=== Begin Enclosure ===

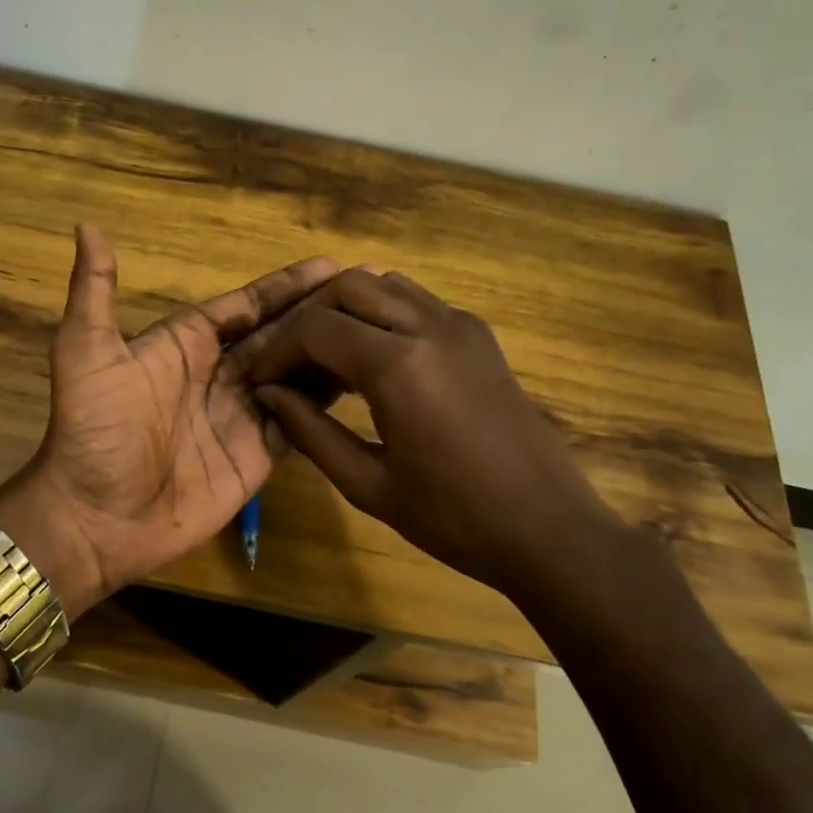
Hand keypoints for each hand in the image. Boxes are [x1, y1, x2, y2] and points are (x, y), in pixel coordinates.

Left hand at [0, 225, 336, 614]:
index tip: (331, 265)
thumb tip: (86, 225)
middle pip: (279, 335)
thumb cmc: (94, 430)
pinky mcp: (256, 456)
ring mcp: (241, 416)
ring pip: (296, 374)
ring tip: (380, 329)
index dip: (285, 286)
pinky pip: (299, 422)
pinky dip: (326, 403)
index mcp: (185, 343)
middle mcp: (219, 374)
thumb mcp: (86, 351)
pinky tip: (363, 382)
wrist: (96, 518)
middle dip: (320, 312)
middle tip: (372, 290)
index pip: (246, 306)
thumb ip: (95, 291)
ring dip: (331, 352)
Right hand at [238, 268, 635, 612]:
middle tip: (292, 364)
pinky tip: (374, 360)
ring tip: (328, 358)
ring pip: (386, 284)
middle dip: (309, 318)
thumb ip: (311, 432)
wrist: (549, 528)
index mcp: (399, 367)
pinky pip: (418, 302)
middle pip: (349, 286)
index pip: (316, 328)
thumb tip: (269, 395)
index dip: (279, 351)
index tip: (262, 381)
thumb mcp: (369, 485)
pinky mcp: (480, 335)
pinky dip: (383, 314)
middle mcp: (430, 328)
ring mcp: (461, 325)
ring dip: (347, 309)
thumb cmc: (454, 518)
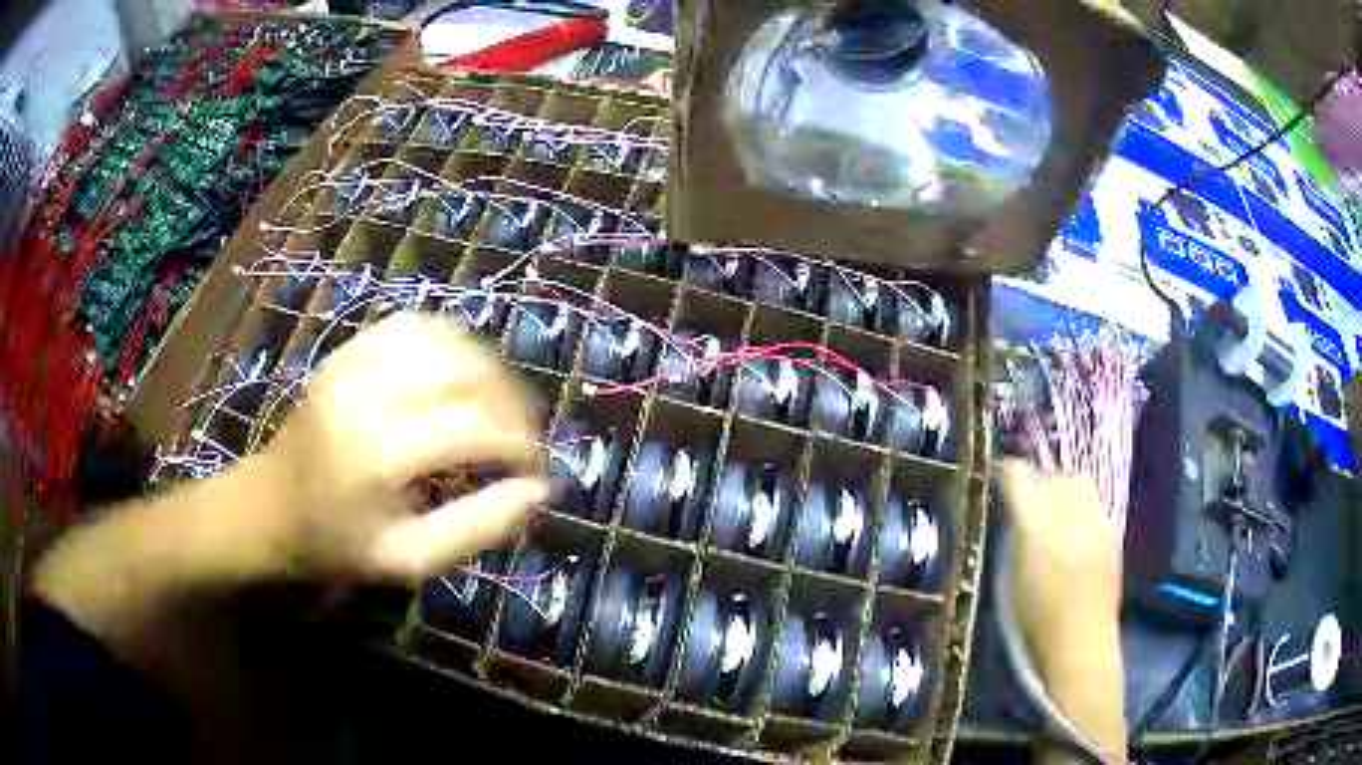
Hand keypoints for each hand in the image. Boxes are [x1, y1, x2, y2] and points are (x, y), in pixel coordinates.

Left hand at [258, 312, 548, 579]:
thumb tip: (536, 491)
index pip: (476, 428)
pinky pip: (414, 326)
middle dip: (513, 403)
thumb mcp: (409, 560)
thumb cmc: (335, 546)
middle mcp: (367, 393)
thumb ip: (477, 528)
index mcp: (378, 453)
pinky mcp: (346, 352)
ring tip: (499, 406)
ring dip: (487, 368)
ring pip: (446, 338)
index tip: (538, 471)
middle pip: (467, 372)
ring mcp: (353, 362)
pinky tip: (460, 376)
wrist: (267, 510)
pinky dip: (451, 344)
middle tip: (526, 438)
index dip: (521, 445)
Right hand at [1000, 460, 1121, 673]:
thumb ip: (1011, 540)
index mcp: (1035, 526)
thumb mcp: (1008, 583)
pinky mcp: (1112, 533)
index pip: (1018, 476)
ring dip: (1061, 490)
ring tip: (1051, 513)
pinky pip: (1093, 504)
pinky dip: (1080, 508)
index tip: (996, 480)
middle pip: (1051, 475)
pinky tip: (1073, 533)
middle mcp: (1068, 514)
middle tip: (1023, 503)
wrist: (1081, 646)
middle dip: (1036, 482)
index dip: (1004, 473)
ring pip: (1077, 482)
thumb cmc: (1034, 625)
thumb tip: (1012, 514)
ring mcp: (1095, 521)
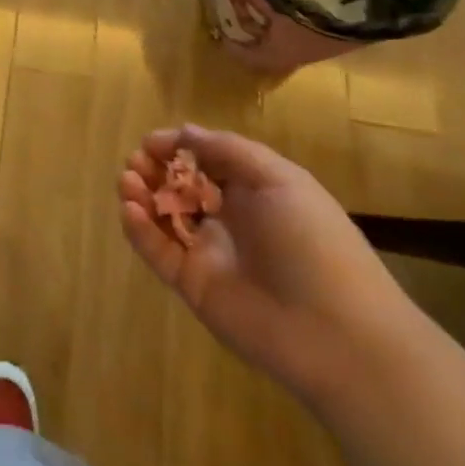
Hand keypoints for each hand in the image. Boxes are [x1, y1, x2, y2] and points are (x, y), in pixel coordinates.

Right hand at [118, 126, 419, 407]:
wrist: (337, 333)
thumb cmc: (314, 243)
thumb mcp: (281, 181)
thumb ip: (230, 151)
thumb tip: (185, 132)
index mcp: (253, 192)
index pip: (205, 162)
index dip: (177, 148)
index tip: (151, 142)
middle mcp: (228, 219)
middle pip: (179, 187)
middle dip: (153, 169)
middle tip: (136, 162)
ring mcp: (208, 253)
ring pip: (163, 217)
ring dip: (141, 195)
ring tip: (127, 181)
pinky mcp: (191, 284)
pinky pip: (158, 252)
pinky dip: (139, 230)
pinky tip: (130, 210)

=== End Enclosure ===

In the listing above, locate the line with "middle pip: (279, 335)" and the line with "pinky mcp: (480, 335)", then extract exactly those lines and every line between them, and nothing more.

- Response
middle pip: (279, 335)
thumb cmc: (94, 430)
pinky mcp: (256, 456)
ring mcp: (241, 416)
ring pip: (296, 374)
ring tip: (380, 329)
index dip: (285, 286)
pinky pip: (299, 422)
pinky dip: (326, 403)
index mcp: (185, 343)
middle mcp: (219, 374)
thumb mcp: (86, 351)
pinky tip: (363, 382)
wrist: (96, 518)
middle dip: (320, 312)
middle tip: (372, 290)
index pip: (246, 306)
thumb ip: (95, 291)
ring dip: (331, 352)
Right hand at [238, 268, 635, 612]:
middle tip: (292, 364)
pinky tip: (374, 360)
ring tip: (328, 358)
ring pip: (386, 284)
middle dip: (309, 318)
thumb ip: (311, 432)
wrist: (549, 528)
index mcp: (399, 367)
pinky pip: (418, 302)
middle pip: (349, 286)
index pip: (316, 328)
thumb tip: (269, 395)
index dip: (279, 351)
index tip: (262, 381)
thumb mcp: (369, 485)
pinky mcp: (480, 335)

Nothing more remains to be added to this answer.